Okklusale Dysästhesie – Diagnostik und Management

Lesedauer: 1 Minute

Die Okklusale Dysästhesie (OD) beschreibt ein Krankheitsbild, bei dem Patienten Zahnkontakte oder den Biss dauerhaft als störend oder unangenehm empfinden, ohne dass entsprechende okklusale Diskrepanzen objektivierbar sind.
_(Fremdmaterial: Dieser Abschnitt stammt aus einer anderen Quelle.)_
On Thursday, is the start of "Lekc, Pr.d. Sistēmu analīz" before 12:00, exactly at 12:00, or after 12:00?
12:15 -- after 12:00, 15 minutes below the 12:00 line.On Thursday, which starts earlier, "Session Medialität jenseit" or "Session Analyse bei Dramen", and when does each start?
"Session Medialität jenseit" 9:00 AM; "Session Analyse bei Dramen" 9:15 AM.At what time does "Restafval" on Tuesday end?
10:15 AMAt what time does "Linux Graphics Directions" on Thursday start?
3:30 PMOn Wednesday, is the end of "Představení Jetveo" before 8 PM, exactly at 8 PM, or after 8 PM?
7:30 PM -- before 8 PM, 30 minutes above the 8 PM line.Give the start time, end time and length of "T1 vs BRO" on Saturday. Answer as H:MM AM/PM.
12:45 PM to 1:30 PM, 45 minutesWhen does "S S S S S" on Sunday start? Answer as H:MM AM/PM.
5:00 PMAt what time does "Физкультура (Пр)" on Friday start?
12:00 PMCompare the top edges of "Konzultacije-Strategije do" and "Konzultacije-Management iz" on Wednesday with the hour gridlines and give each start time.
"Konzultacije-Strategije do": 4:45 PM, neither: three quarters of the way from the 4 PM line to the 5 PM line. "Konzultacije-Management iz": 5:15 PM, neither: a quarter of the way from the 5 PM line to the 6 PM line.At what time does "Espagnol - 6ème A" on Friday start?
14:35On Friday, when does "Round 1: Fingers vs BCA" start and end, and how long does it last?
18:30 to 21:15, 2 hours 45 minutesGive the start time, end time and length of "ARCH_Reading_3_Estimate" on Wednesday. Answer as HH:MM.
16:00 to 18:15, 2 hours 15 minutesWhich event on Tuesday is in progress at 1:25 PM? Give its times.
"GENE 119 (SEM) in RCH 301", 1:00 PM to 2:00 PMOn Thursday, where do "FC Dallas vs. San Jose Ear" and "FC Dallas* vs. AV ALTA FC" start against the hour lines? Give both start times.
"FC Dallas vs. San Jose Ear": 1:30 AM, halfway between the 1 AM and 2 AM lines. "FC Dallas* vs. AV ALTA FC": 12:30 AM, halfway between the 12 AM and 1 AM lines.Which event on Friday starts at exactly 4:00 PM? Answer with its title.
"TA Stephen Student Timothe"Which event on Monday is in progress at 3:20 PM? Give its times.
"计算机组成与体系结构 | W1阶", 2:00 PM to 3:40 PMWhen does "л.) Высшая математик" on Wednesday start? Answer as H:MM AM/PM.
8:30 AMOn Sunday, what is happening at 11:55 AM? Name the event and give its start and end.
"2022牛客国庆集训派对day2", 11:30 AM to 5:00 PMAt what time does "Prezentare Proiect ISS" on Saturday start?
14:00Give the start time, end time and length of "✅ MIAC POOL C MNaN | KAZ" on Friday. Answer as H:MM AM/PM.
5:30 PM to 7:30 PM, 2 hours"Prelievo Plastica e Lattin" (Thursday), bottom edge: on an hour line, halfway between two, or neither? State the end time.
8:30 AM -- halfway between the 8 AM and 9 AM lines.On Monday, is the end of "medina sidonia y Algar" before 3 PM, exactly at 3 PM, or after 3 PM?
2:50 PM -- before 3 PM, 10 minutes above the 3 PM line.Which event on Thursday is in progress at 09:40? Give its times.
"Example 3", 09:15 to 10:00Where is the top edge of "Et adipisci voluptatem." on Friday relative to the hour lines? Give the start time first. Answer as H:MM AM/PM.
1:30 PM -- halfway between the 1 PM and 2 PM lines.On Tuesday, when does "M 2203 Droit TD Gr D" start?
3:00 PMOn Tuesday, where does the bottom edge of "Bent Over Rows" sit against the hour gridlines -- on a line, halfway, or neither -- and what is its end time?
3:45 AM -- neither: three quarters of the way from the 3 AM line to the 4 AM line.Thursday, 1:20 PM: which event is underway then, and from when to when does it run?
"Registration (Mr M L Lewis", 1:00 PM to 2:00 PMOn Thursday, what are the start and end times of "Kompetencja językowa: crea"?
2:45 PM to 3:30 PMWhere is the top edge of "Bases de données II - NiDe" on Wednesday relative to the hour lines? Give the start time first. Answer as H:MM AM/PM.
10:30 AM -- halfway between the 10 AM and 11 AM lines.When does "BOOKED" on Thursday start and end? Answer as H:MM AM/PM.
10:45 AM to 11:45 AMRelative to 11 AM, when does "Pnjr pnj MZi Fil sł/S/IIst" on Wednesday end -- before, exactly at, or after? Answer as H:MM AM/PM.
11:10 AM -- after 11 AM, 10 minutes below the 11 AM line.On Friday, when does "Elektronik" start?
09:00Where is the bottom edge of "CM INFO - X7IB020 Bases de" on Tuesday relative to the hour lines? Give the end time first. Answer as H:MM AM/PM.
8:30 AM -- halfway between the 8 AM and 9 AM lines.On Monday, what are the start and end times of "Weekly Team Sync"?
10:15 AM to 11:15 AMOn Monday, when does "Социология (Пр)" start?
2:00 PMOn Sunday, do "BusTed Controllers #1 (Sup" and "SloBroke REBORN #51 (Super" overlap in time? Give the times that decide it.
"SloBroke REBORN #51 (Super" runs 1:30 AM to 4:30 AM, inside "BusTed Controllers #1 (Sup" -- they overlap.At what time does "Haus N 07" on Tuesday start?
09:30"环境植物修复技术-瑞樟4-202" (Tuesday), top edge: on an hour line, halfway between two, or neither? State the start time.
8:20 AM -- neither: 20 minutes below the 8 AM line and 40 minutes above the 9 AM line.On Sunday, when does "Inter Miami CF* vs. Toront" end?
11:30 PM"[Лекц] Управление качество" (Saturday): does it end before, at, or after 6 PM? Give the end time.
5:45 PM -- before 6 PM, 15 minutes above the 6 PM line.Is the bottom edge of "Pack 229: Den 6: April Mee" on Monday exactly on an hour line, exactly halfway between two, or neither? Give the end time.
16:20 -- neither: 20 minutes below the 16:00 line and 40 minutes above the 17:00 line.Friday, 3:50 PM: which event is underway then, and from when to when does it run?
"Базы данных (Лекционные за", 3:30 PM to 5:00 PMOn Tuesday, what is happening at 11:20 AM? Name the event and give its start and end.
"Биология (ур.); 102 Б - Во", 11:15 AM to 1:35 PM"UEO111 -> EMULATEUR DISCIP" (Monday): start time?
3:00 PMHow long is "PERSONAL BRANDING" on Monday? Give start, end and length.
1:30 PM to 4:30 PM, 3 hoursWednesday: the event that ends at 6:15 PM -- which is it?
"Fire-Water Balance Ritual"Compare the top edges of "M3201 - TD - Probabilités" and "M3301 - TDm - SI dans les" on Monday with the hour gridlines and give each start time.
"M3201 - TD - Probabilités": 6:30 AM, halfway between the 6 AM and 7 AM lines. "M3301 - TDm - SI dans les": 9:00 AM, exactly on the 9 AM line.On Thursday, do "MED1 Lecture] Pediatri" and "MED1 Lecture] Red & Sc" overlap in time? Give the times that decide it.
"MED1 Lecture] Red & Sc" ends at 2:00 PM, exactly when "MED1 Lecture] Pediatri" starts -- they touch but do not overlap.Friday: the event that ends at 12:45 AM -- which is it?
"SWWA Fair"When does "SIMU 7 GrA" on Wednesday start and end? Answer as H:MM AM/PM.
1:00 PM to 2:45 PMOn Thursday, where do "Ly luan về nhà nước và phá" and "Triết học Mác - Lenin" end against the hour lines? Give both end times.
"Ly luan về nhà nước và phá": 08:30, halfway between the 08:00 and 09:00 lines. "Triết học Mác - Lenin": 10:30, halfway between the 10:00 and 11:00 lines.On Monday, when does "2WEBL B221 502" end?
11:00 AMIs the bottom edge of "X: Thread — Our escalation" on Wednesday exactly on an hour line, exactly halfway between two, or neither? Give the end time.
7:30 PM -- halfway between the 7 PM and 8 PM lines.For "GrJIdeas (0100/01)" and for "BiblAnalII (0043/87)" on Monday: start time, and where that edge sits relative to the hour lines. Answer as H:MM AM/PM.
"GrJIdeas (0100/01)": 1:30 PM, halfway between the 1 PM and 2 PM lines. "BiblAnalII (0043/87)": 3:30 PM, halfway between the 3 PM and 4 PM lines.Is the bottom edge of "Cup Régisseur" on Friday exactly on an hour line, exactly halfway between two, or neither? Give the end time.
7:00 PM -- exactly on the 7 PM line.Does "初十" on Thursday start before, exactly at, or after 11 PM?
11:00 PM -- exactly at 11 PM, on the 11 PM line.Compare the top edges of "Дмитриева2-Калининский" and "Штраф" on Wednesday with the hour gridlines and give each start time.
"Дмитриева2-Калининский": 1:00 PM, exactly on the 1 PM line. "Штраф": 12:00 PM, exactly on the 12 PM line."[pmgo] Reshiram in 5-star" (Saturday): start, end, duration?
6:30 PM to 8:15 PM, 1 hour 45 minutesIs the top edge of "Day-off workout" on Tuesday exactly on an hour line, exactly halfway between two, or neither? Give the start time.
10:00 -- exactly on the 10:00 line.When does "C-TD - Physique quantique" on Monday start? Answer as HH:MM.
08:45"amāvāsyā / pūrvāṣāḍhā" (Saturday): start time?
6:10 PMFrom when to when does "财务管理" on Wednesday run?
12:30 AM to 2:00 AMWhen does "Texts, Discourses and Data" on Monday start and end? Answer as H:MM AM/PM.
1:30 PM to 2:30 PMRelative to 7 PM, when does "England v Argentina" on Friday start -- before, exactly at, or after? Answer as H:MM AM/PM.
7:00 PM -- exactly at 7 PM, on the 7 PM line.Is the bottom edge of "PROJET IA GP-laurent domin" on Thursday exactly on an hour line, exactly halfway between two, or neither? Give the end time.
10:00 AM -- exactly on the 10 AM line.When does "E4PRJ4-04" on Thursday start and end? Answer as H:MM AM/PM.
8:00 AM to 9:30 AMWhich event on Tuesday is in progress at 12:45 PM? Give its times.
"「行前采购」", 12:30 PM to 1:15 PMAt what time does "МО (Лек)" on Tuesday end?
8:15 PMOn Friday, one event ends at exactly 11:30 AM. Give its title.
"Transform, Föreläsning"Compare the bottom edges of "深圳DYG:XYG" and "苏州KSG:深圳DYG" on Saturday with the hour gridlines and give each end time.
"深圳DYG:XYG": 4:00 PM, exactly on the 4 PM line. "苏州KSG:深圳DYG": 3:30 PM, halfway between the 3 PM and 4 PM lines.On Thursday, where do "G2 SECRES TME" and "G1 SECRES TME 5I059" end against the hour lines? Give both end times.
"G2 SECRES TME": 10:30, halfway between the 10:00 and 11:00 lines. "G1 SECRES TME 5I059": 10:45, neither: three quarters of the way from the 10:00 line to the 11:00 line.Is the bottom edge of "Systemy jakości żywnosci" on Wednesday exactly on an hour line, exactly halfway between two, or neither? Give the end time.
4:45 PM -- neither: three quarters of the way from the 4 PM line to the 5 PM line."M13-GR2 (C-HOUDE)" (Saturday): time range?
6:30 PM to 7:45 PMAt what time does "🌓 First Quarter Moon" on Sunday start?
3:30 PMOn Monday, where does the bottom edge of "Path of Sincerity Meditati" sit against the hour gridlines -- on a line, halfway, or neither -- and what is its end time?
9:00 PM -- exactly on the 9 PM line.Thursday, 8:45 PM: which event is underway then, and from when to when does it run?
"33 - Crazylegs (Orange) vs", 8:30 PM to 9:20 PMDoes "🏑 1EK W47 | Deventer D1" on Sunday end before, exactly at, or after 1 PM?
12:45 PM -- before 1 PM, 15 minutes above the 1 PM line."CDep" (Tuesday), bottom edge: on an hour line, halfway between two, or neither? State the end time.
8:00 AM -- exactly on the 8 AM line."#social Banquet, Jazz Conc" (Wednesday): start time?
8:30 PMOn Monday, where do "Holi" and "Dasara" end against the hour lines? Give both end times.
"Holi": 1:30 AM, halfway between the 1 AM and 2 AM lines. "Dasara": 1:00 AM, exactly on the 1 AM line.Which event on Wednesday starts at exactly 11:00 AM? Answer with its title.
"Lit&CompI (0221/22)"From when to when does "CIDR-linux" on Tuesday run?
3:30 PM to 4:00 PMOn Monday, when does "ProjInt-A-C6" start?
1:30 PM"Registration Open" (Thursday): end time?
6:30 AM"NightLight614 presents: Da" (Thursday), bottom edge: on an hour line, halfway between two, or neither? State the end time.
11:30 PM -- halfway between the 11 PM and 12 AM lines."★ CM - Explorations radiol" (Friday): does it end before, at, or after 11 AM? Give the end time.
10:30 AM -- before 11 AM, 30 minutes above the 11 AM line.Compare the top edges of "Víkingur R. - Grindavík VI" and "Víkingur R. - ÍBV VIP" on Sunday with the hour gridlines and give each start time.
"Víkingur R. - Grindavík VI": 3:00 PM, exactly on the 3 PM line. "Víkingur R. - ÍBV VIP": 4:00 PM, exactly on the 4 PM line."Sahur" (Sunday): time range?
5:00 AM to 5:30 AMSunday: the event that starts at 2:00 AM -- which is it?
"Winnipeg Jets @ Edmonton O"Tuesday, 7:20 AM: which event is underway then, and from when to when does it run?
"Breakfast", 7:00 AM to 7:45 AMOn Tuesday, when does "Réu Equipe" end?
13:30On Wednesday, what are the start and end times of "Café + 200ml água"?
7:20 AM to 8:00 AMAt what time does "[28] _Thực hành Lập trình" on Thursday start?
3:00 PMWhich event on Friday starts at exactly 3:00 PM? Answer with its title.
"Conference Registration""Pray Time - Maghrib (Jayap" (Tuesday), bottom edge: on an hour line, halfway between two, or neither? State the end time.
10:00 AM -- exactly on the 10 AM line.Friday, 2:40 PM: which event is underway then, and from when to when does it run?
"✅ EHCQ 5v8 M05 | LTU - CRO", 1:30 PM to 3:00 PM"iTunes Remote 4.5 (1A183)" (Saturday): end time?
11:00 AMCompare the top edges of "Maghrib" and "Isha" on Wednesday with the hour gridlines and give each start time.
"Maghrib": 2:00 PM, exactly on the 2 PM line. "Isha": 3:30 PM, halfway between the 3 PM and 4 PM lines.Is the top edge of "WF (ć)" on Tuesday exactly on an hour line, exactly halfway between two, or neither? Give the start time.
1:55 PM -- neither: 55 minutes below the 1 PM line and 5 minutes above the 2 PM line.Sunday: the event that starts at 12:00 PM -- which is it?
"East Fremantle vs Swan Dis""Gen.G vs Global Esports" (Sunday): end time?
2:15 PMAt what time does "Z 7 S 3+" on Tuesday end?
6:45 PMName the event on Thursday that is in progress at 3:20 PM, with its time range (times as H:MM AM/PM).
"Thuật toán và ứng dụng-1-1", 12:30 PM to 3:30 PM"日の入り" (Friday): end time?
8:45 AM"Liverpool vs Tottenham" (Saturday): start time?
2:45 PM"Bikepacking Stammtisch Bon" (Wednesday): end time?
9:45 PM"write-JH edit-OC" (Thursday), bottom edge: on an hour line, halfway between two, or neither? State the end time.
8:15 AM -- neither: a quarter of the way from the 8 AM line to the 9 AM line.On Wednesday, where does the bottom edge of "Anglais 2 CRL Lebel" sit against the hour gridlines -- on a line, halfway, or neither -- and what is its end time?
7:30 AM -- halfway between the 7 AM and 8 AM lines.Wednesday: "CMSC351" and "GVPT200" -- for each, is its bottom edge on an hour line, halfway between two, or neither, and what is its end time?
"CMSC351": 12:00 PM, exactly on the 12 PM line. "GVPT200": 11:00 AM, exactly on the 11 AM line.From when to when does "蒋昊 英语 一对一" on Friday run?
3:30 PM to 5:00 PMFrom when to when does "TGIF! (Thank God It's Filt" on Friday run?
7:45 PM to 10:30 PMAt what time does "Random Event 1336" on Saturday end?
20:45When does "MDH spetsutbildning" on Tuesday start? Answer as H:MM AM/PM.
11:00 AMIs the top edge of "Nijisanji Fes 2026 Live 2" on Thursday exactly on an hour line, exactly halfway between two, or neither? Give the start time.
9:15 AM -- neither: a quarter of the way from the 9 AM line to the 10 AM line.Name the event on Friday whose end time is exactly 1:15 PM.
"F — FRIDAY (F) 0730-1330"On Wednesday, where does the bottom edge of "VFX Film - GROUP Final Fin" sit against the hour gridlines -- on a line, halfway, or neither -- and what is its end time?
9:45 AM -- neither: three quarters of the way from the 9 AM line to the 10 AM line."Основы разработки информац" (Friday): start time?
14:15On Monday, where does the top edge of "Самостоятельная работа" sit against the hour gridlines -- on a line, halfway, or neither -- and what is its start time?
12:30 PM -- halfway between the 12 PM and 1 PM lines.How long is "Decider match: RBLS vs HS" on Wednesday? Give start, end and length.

In ausgeprägten Fällen suchen die Betroffenen immer neue Behandler auf, mit der vergeblichen Bitte, die Okklusion zu korrigieren oder den Biss richtig einzustellen. Erschwerend kommt hinzu, dass die Patienten auch nach einer langen Behandlungsodyssee auf die empfundenen okklusalen Störungen fixiert bleiben und sich in der Folge häufig einer notwendigen interdisziplinären Therapie verschließen.

Auch wenn die neurologischen und psychiatrischen Hintergründe für das Entstehen einer OD noch nicht im Detail verstanden sind, soll es Ziel dieser Leitlinie sein, basierend auf der aktuell verfügbaren Literatur, Kriterien zur differentialdiagnostischen Abgrenzung einer OD zu formulieren und Hinweise zur rechtzeitigen, interdisziplinären Intervention zu geben. Zahnärzte und Sachverständige finden in der deutschsprachigen Fachliteratur zu diesem Thema bisher keine zusammenfassende Darstellung. Die neue Leitlinie soll diese Lücke schließen.